WHAT IS REQUIRED: Write out every item below word for word, leaving out the pictures.

Figure understanding tasks:

::::::::::

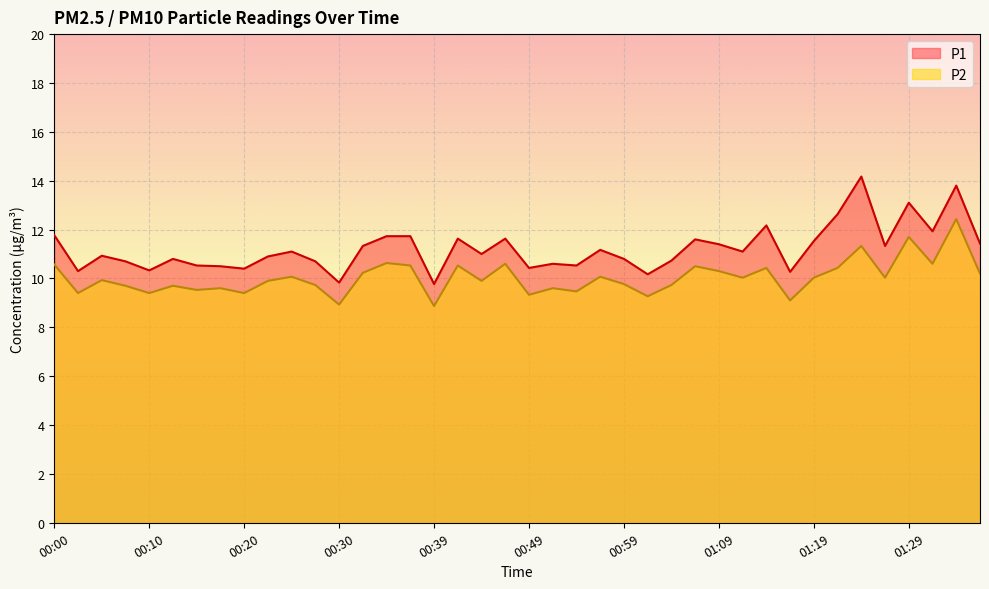

How many lines are shown in the chart?

2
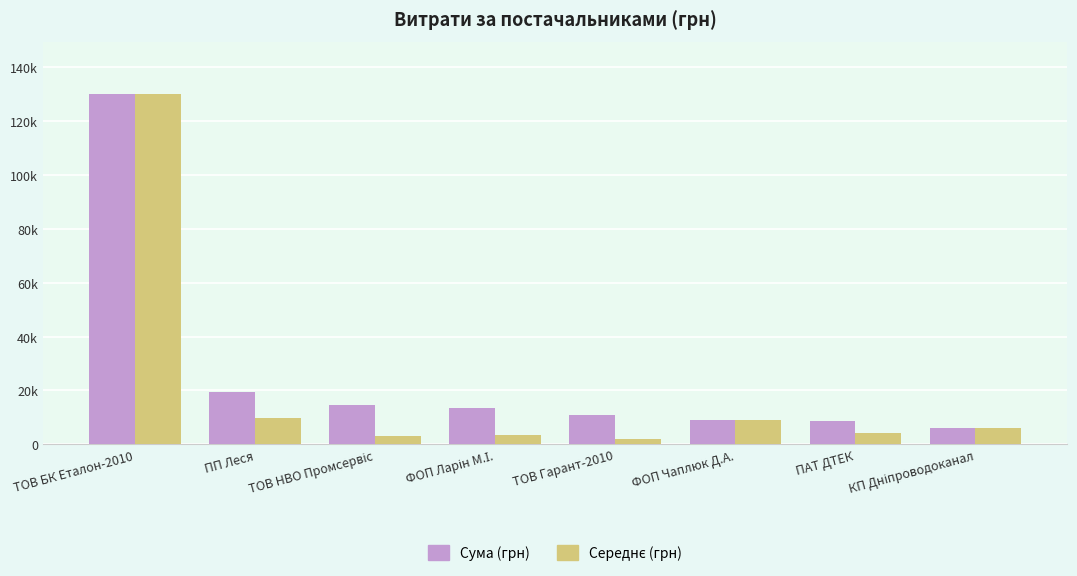

Does the chart contain stacked bars?

No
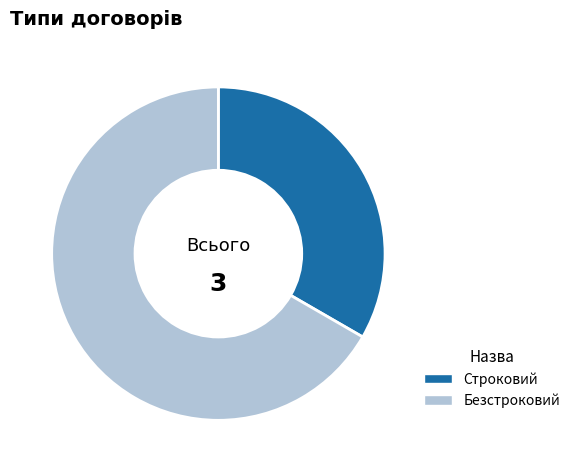

What is the largest slice in the pie chart?

Безстроковий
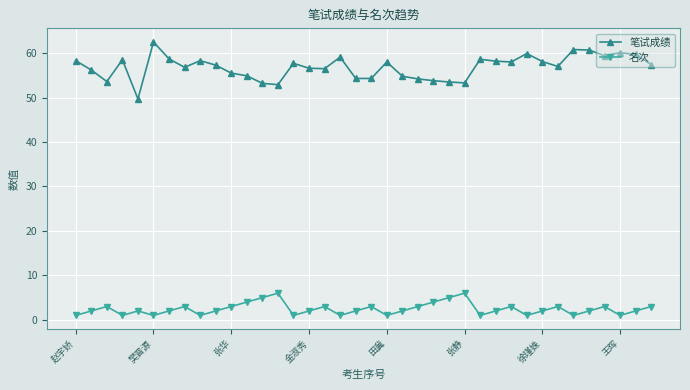

How many data points does each series have?

38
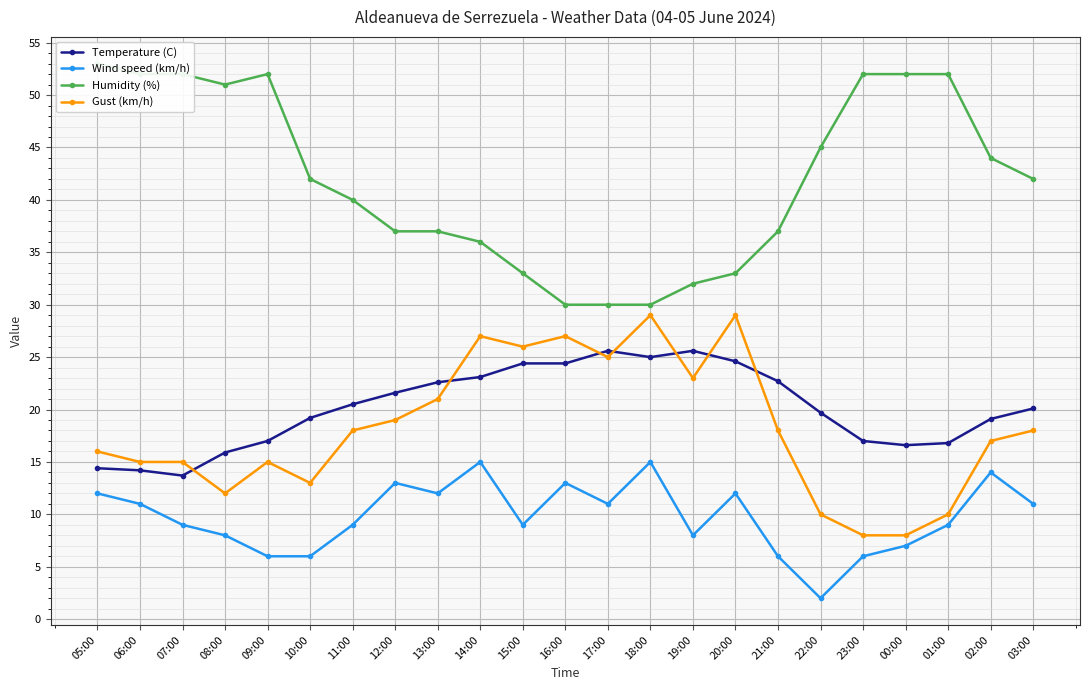

True or false: Humidity (%) and Gust (km/h) cross at least once.

False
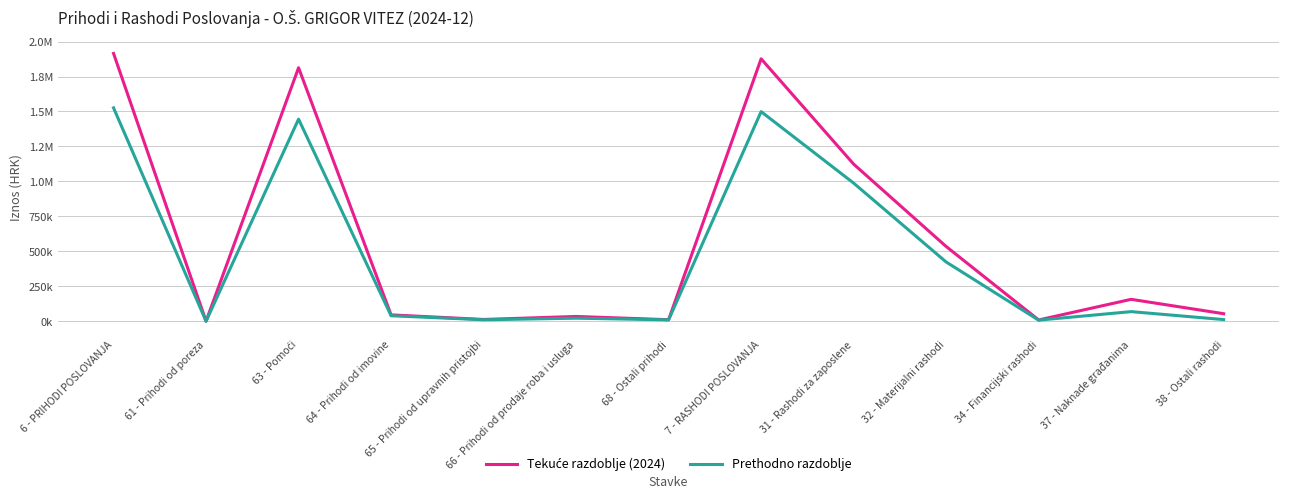

Is this an area chart (filled region under the line)?

No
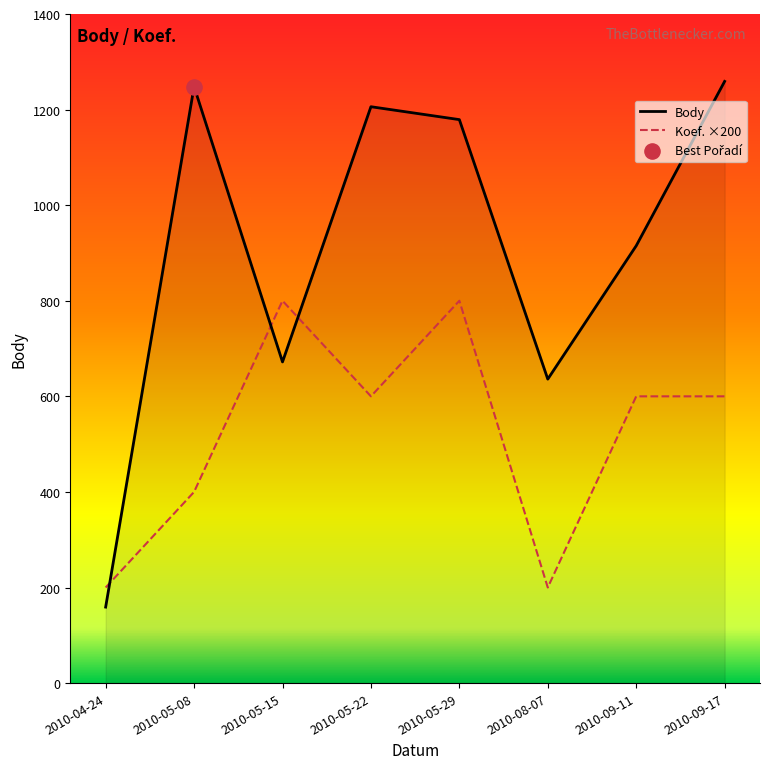

What is the greatest value displayed?

1259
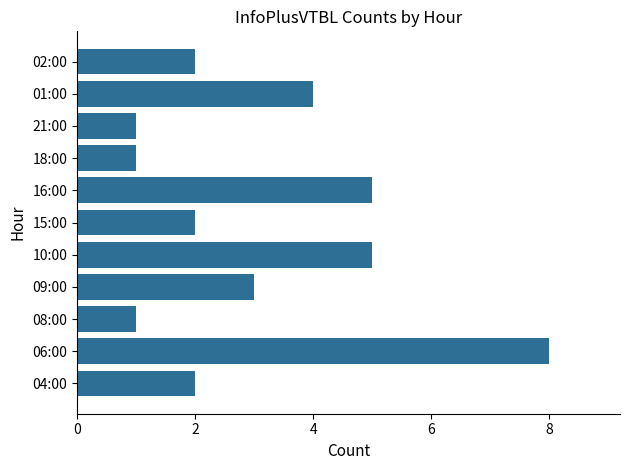

What is the smallest value displayed?

1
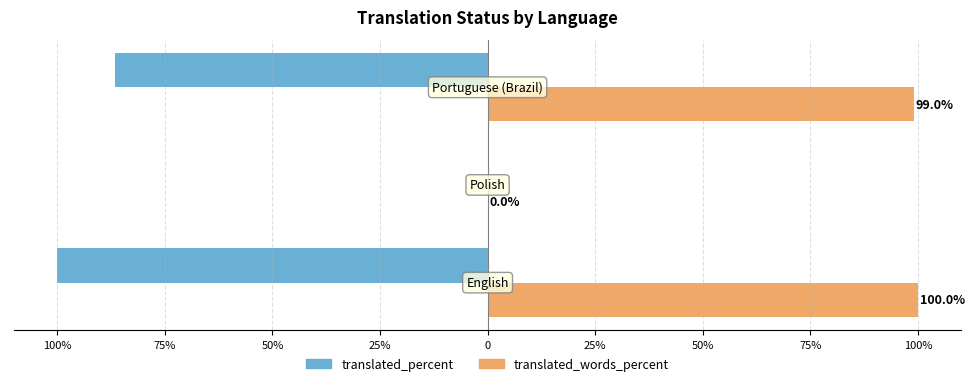

What are all the series names shown in the legend?

translated_percent, translated_words_percent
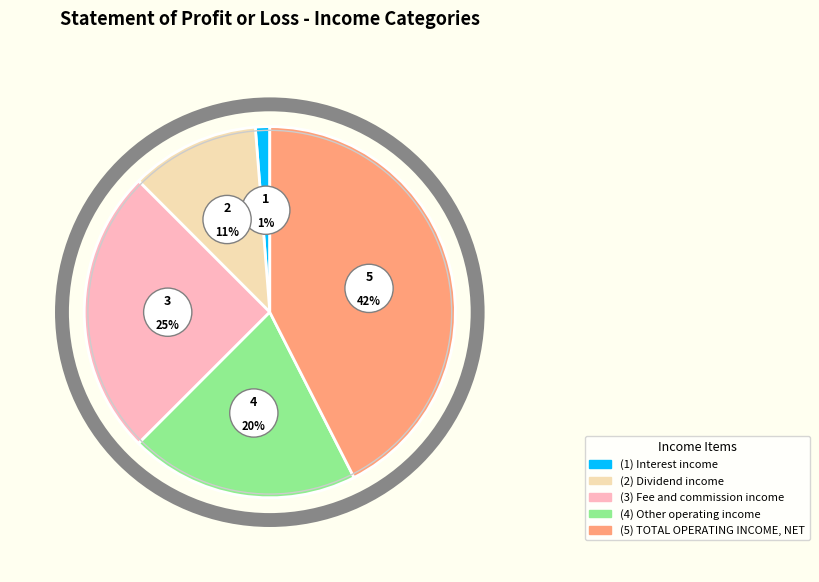

Between Dividend income and TOTAL OPERATING INCOME, NET, which is larger?

TOTAL OPERATING INCOME, NET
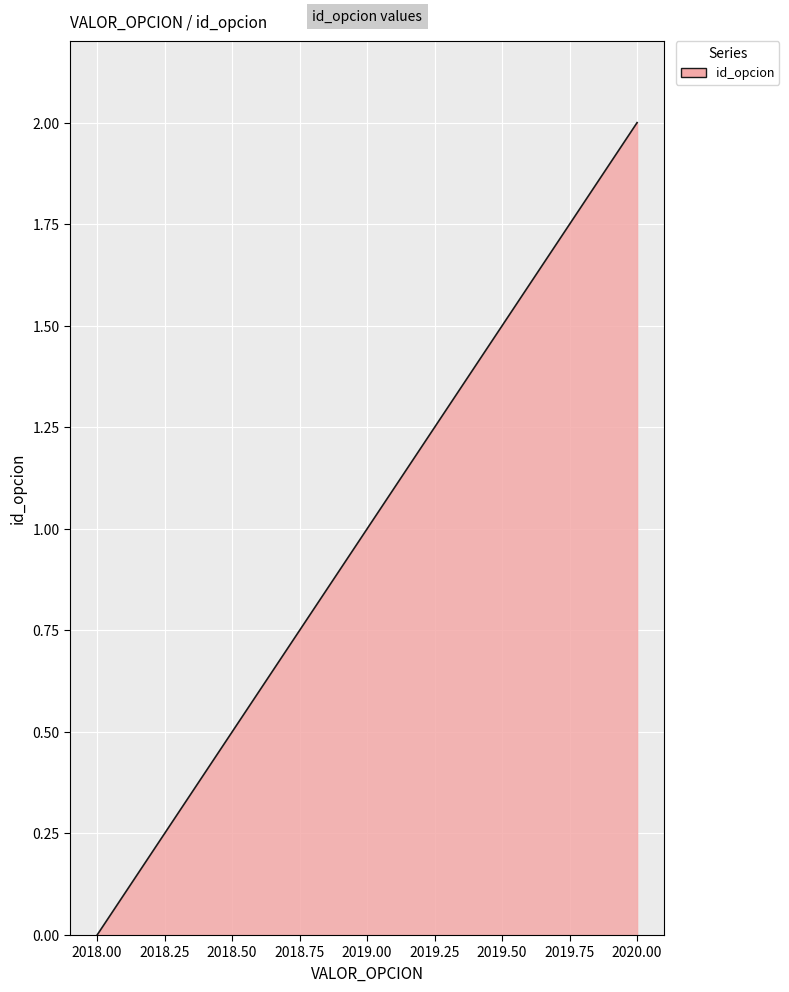

List the labels in order of value, largest first.

2020, 2019, 2018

::::::::::

EXERCISE RESULT:
How many lines are shown in the chart?

2

Does the chart contain stacked bars?

No

What is the largest slice in the pie chart?

Безстроковий

How many data points does each series have?

38

True or false: Humidity (%) and Gust (km/h) cross at least once.

False

Is this an area chart (filled region under the line)?

No

What is the greatest value displayed?

1259

What is the smallest value displayed?

1

What are all the series names shown in the legend?

translated_percent, translated_words_percent

Between Dividend income and TOTAL OPERATING INCOME, NET, which is larger?

TOTAL OPERATING INCOME, NET

List the labels in order of value, largest first.

2020, 2019, 2018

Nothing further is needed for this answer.